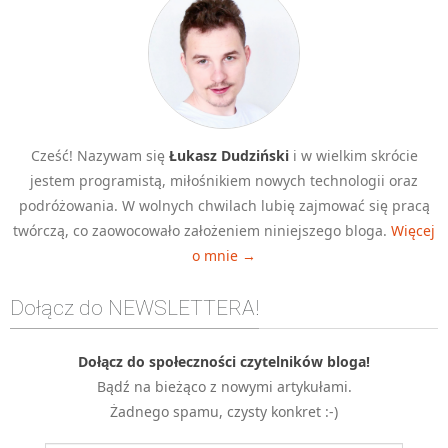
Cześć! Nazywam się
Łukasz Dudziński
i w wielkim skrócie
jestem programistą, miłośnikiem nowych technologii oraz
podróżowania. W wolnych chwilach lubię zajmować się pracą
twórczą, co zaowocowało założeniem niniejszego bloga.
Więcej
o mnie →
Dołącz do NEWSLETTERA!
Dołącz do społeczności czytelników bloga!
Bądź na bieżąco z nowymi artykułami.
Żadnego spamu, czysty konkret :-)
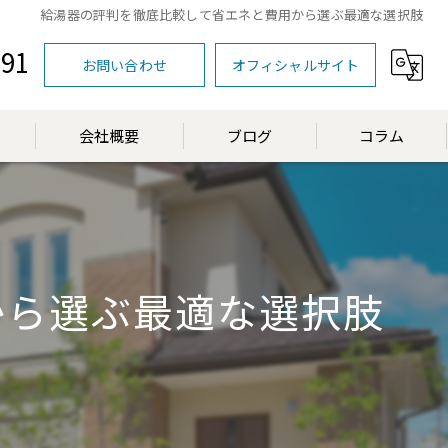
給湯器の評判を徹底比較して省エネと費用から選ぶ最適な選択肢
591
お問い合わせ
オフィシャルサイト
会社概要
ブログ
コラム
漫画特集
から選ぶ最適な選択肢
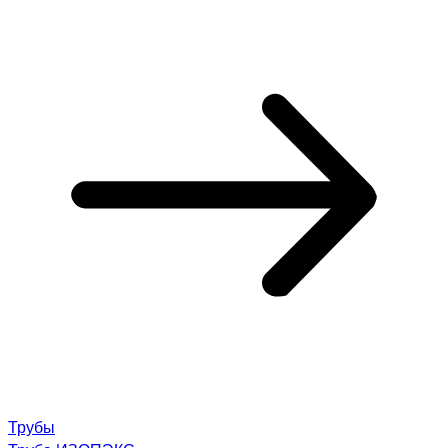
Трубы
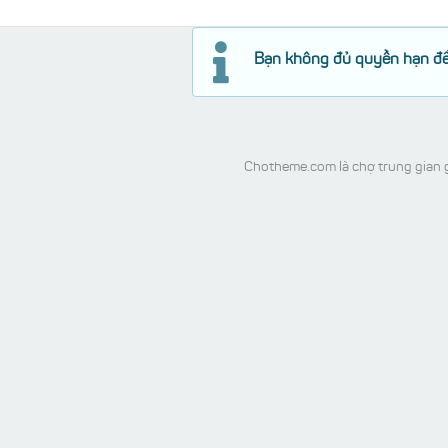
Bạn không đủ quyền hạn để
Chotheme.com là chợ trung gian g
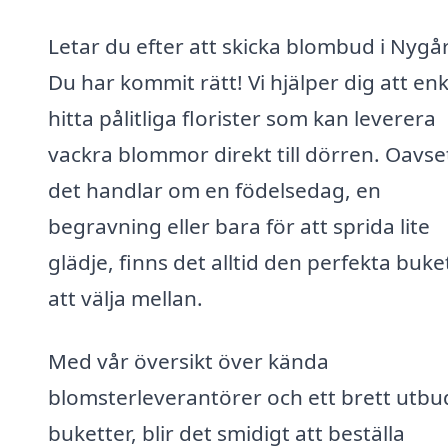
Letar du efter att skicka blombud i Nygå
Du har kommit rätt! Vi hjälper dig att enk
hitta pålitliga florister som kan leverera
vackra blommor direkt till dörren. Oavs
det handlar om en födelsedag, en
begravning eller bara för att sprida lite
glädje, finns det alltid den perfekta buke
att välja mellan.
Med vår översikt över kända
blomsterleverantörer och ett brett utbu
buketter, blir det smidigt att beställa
----
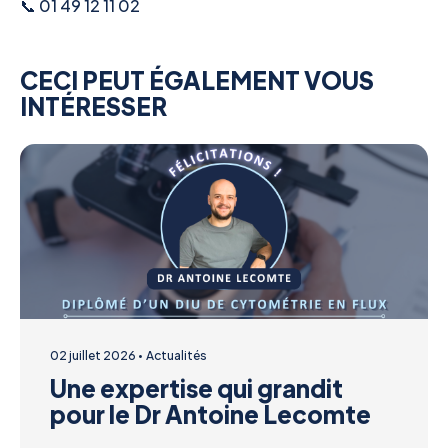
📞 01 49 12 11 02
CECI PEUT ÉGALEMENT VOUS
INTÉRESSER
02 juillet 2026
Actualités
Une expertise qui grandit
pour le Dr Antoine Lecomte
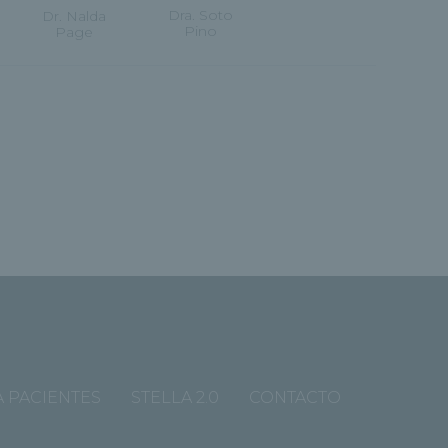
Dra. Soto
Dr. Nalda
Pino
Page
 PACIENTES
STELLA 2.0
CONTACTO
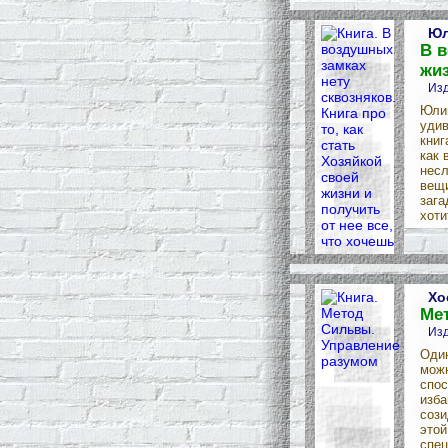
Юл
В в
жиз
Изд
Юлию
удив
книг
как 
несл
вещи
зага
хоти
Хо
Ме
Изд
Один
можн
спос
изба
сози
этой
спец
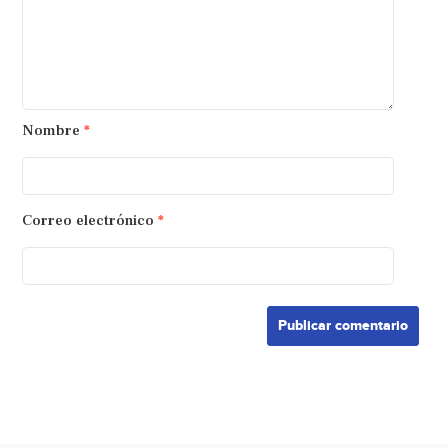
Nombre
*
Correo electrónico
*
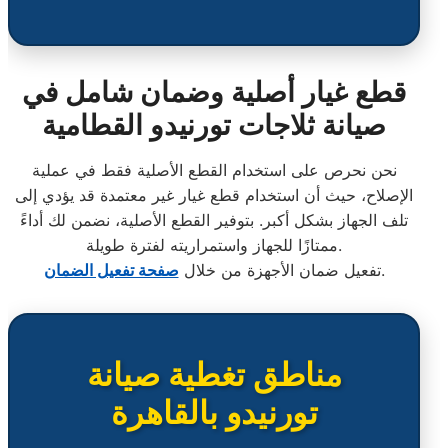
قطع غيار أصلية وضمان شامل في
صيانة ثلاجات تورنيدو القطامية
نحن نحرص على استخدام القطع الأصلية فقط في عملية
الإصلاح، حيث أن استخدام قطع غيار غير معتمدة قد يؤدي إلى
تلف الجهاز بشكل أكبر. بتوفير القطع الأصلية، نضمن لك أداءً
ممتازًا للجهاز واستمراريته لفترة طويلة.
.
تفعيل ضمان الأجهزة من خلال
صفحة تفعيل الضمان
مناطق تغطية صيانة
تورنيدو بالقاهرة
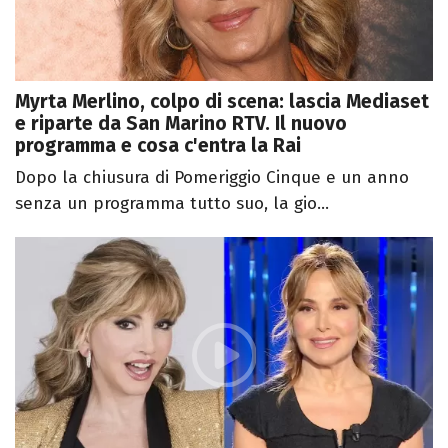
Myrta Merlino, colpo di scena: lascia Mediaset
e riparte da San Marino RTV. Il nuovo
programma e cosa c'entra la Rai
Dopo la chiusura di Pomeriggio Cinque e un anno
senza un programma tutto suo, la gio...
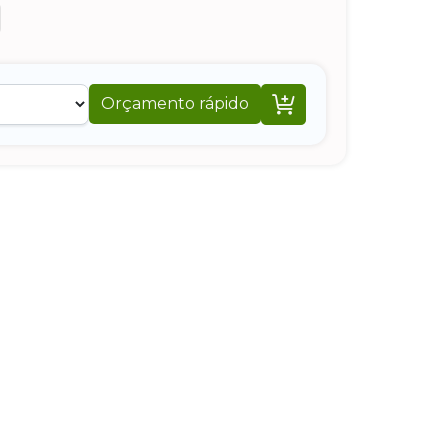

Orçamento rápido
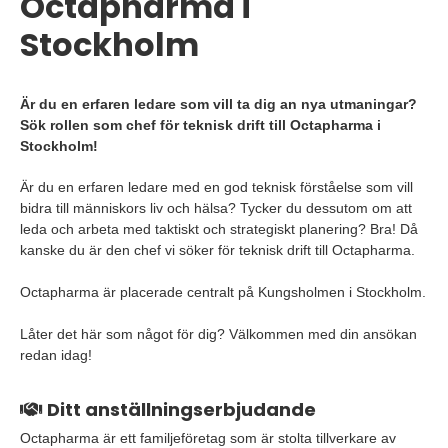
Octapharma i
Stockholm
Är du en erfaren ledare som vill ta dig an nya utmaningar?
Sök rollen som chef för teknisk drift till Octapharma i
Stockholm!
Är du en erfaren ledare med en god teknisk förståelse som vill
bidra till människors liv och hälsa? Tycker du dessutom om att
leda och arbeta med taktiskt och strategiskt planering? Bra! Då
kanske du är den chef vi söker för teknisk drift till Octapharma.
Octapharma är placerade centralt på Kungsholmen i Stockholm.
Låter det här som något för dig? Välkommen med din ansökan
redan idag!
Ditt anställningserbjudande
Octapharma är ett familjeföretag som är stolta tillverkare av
----
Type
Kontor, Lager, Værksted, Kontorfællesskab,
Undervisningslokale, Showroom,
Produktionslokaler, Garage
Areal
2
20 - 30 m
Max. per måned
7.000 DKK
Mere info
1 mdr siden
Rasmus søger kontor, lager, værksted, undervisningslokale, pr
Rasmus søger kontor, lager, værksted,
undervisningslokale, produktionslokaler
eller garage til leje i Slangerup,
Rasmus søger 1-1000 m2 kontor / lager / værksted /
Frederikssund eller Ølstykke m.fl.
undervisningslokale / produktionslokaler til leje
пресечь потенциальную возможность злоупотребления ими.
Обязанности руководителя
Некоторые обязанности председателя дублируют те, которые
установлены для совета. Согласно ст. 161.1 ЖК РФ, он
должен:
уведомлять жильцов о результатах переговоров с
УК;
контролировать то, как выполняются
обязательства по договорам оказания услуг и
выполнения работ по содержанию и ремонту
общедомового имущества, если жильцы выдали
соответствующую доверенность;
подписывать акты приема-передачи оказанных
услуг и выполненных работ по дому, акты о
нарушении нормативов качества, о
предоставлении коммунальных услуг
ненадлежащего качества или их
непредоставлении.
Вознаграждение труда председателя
----
* Required work
Reproduce the lines of the listing from the line containing "Bạn không đủ quyền hạn để" through the line containing "Chotheme.com là chợ trung gian g", inclusive, substituting "trực tuyến" for "trung gian" and leaving everything else unchanged.

* Response box
Bạn không đủ quyền hạn để
Chotheme.com là chợ trực tuyến g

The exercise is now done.